### What you have to do:
In your copy, leave out all pictures and reproduce every entry exactly.

### Records supplied:

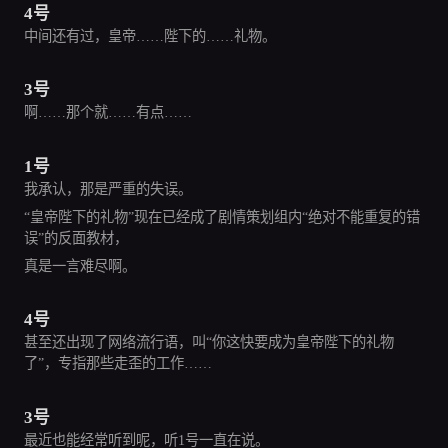
4号
中间还有过，皇帝……陛下的……礼物。
3号
啊……那个就……有点……
1号
我承认，那是严重的失误。
“皇帝陛下的礼物”现在已经成了剧情策划组内“绝对不能重复的错
误”的反面教材，
真是一言难尽啊。
4号
甚至还出现了网络流行语，叫“你这快要成为皇帝陛下的礼物
了”，专指那些走歪的工作……
3号
最近也能经常听到呢，听1号一直在说。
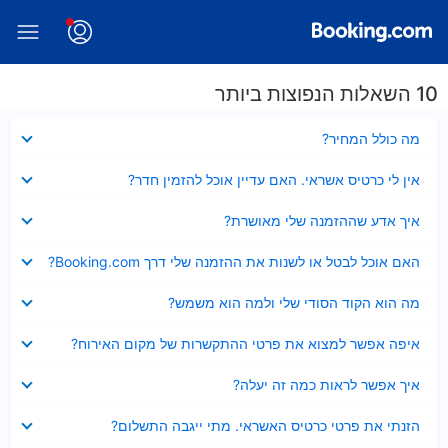
10 השאלות הנפוצות ביותר
נסגר
מה כולל המחיר?
נסגר
אין לי כרטיס אשראי. האם עדיין אוכל להזמין חדר?
נסגר
איך אדע שההזמנה שלי מאושרת?
נסגר
האם אוכל לבטל או לשנות את ההזמנה שלי דרך Booking.com?
נסגר
מה הוא הקוד הסודי שלי ולמה הוא משמש?
נסגר
איפה אפשר למצוא את פרטי ההתקשרות של מקום האירוח?
נסגר
איך אפשר לראות כמה זה יעלה?
נסגר
הזנתי את פרטי כרטיס האשראי. מתי ייגבה התשלום?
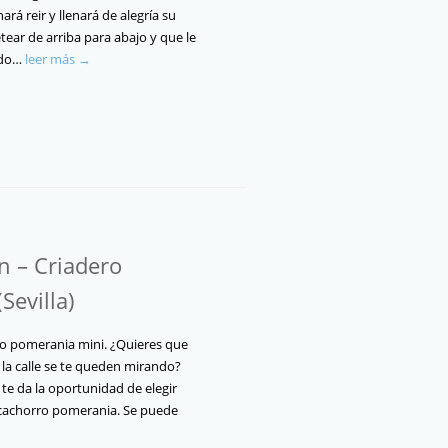
rá reir y llenará de alegría su
etear de arriba para abajo y que le
odo…
leer más →
 – Criadero
Sevilla)
o pomerania mini. ¿Quieres que
la calle se te queden mirando?
 te da la oportunidad de elegir
cachorro pomerania. Se puede
→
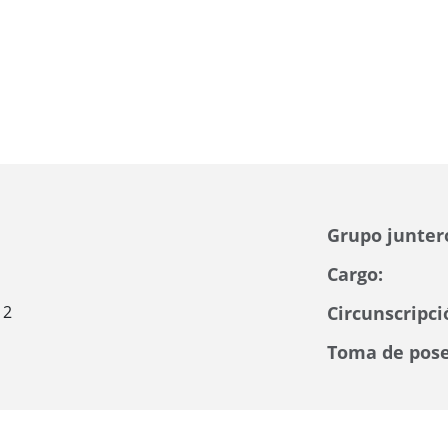
Grupo junter
Cargo:
12
Circunscripci
Toma de pose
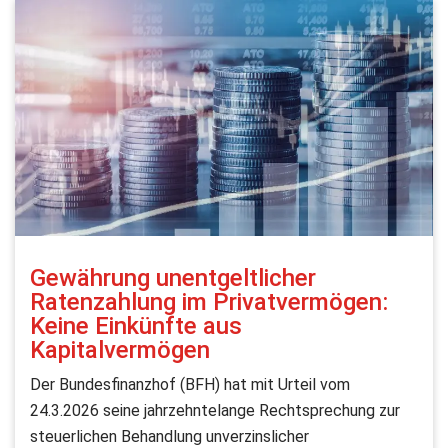
Gewährung unentgeltlicher
Ratenzahlung im Privatvermögen:
Keine Einkünfte aus
Kapitalvermögen
Der Bundesfinanzhof (BFH) hat mit Urteil vom
24.3.2026 seine jahrzehntelange Rechtsprechung zur
steuerlichen Behandlung unverzinslicher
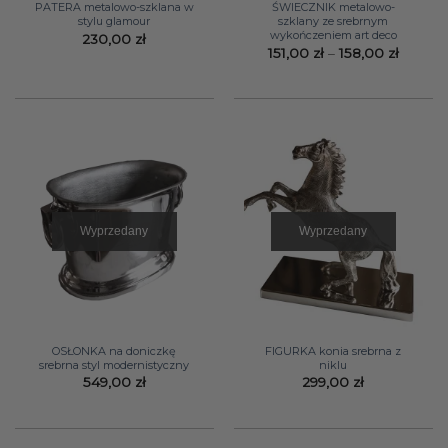
PATERA metalowo-szklana w
ŚWIECZNIK metalowo-
stylu glamour
szklany ze srebrnym
wykończeniem art deco
230,00
zł
Zakres
151,00
zł
–
158,00
zł
cen:
od
151,00 z
do
158,00 
Wyprzedany
Wyprzedany
OSŁONKA na doniczkę
FIGURKA konia srebrna z
srebrna styl modernistyczny
niklu
549,00
zł
299,00
zł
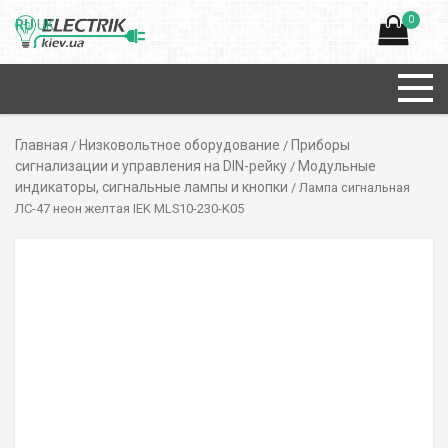
0
RU
UK
Главная
Низковольтное оборудование
Приборы
/
/
сигнализации и управления на DIN-рейку
Модульные
/
индикаторы, сигнальные лампы и кнопки
/ Лампа сигнальная
ЛС-47 неон желтая IEK MLS10-230-K05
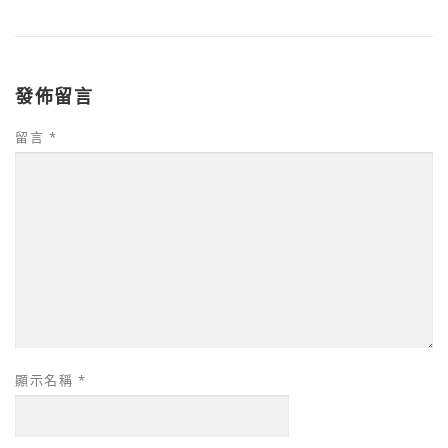
發佈留言
留言
*
顯示名稱
*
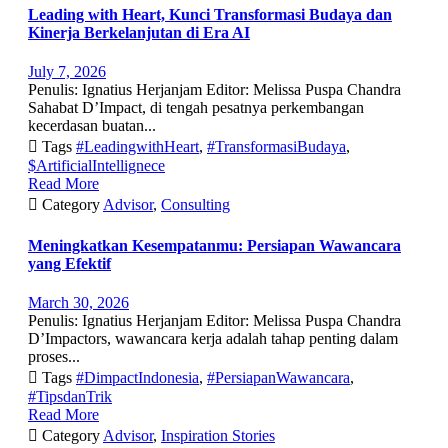
Leading with Heart, Kunci Transformasi Budaya dan
Kinerja Berkelanjutan di Era AI
July 7, 2026
Penulis: Ignatius Herjanjam Editor: Melissa Puspa Chandra
Sahabat D’Impact, di tengah pesatnya perkembangan
kecerdasan buatan...

Tags
#LeadingwithHeart
,
#TransformasiBudaya
,
$ArtificialIntellignece
Read More

Category
Advisor
,
Consulting
Meningkatkan Kesempatanmu: Persiapan Wawancara
yang Efektif
March 30, 2026
Penulis: Ignatius Herjanjam Editor: Melissa Puspa Chandra
D’Impactors, wawancara kerja adalah tahap penting dalam
proses...

Tags
#DimpactIndonesia
,
#PersiapanWawancara
,
#TipsdanTrik
Read More

Category
Advisor
,
Inspiration Stories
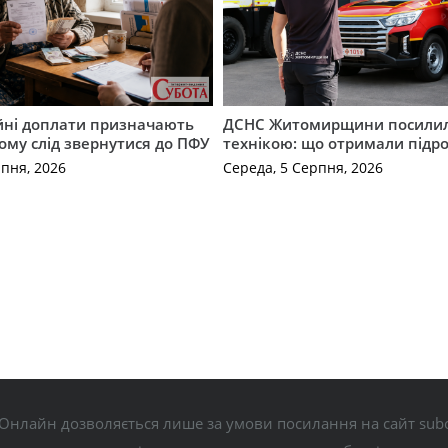
ійні доплати призначають
ДСНС Житомирщини посили
кому слід звернутися до ПФУ
технікою: що отримали підро
рпня, 2026
Середа, 5 Серпня, 2026
Онлайн дозволяється лише за умови посилання на сайт subo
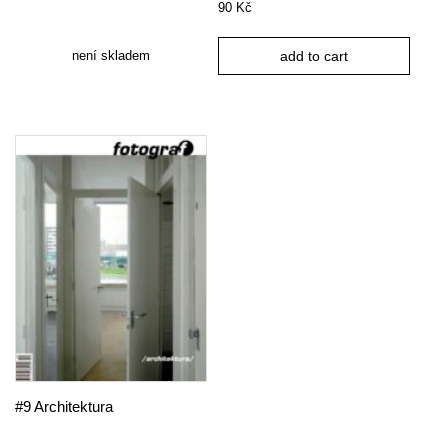
90
Kč
není skladem
add to cart
#9 Architektura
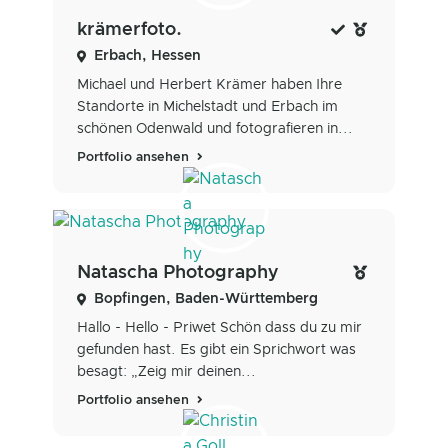
krämerfoto.
Erbach, Hessen
Michael und Herbert Krämer haben Ihre
Standorte in Michelstadt und Erbach im
schönen Odenwald und fotografieren in...
Portfolio ansehen
Natascha Photography
Bopfingen, Baden-Württemberg
Hallo - Hello - Priwet Schön dass du zu mir
gefunden hast. Es gibt ein Sprichwort was
besagt: „Zeig mir deinen...
Portfolio ansehen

### Task result:
4号
中间还有过，皇帝……陛下的……礼物。
3号
啊……那个就……有点……
1号
我承认，那是严重的失误。
“皇帝陛下的礼物”现在已经成了剧情策划组内“绝对不能重复的错
误”的反面教材，
真是一言难尽啊。
4号
甚至还出现了网络流行语，叫“你这快要成为皇帝陛下的礼物
了”，专指那些走歪的工作……
3号
最近也能经常听到呢，听1号一直在说。
10 השאלות הנפוצות ביותר
נסגר
מה כולל המחיר?
נסגר
אין לי כרטיס אשראי. האם עדיין אוכל להזמין חדר?
נסגר
איך אדע שההזמנה שלי מאושרת?
נסגר
האם אוכל לבטל או לשנות את ההזמנה שלי דרך Booking.com?
נסגר
מה הוא הקוד הסודי שלי ולמה הוא משמש?
נסגר
איפה אפשר למצוא את פרטי ההתקשרות של מקום האירוח?
נסגר
איך אפשר לראות כמה זה יעלה?
נסגר
הזנתי את פרטי כרטיס האשראי. מתי ייגבה התשלום?
rá reir y llenará de alegría su
etear de arriba para abajo y que le
odo…
leer más →
 – Criadero
Sevilla)
o pomerania mini. ¿Quieres que
la calle se te queden mirando?
 te da la oportunidad de elegir
cachorro pomerania. Se puede
→
Grupo junter
Cargo:
12
Circunscripci
Toma de pose
Gewährung unentgeltlicher
Ratenzahlung im Privatvermögen:
Keine Einkünfte aus
Kapitalvermögen
Der Bundesfinanzhof (BFH) hat mit Urteil vom
24.3.2026 seine jahrzehntelange Rechtsprechung zur
steuerlichen Behandlung unverzinslicher
PATERA metalowo-szklana w
ŚWIECZNIK metalowo-
stylu glamour
szklany ze srebrnym
wykończeniem art deco
230,00
zł
Zakres
151,00
zł
–
158,00
zł
cen:
od
151,00 z
do
158,00 
Wyprzedany
Wyprzedany
OSŁONKA na doniczkę
FIGURKA konia srebrna z
srebrna styl modernistyczny
niklu
549,00
zł
299,00
zł
0
RU
UK
Главная
Низковольтное оборудование
Приборы
/
/
сигнализации и управления на DIN-рейку
Модульные
/
индикаторы, сигнальные лампы и кнопки
/ Лампа сигнальная
ЛС-47 неон желтая IEK MLS10-230-K05
發佈留言
留言
*
顯示名稱
*
Leading with Heart, Kunci Transformasi Budaya dan
Kinerja Berkelanjutan di Era AI
July 7, 2026
Penulis: Ignatius Herjanjam Editor: Melissa Puspa Chandra
Sahabat D’Impact, di tengah pesatnya perkembangan
kecerdasan buatan...

Tags
#LeadingwithHeart
,
#TransformasiBudaya
,
$ArtificialIntellignece
Read More

Category
Advisor
,
Consulting
Meningkatkan Kesempatanmu: Persiapan Wawancara
yang Efektif
March 30, 2026
Penulis: Ignatius Herjanjam Editor: Melissa Puspa Chandra
D’Impactors, wawancara kerja adalah tahap penting dalam
proses...

Tags
#DimpactIndonesia
,
#PersiapanWawancara
,
#TipsdanTrik
Read More

Category
Advisor
,
Inspiration Stories
ійні доплати призначають
ДСНС Житомирщини посили
кому слід звернутися до ПФУ
технікою: що отримали підро
рпня, 2026
Середа, 5 Серпня, 2026
Онлайн дозволяється лише за умови посилання на сайт subo
90
Kč
není skladem
add to cart
#9 Architektura
krämerfoto.
Erbach, Hessen
Michael und Herbert Krämer haben Ihre
Standorte in Michelstadt und Erbach im
schönen Odenwald und fotografieren in...
Portfolio ansehen
Natascha Photography
Bopfingen, Baden-Württemberg
Hallo - Hello - Priwet Schön dass du zu mir
gefunden hast. Es gibt ein Sprichwort was
besagt: „Zeig mir deinen...
Portfolio ansehen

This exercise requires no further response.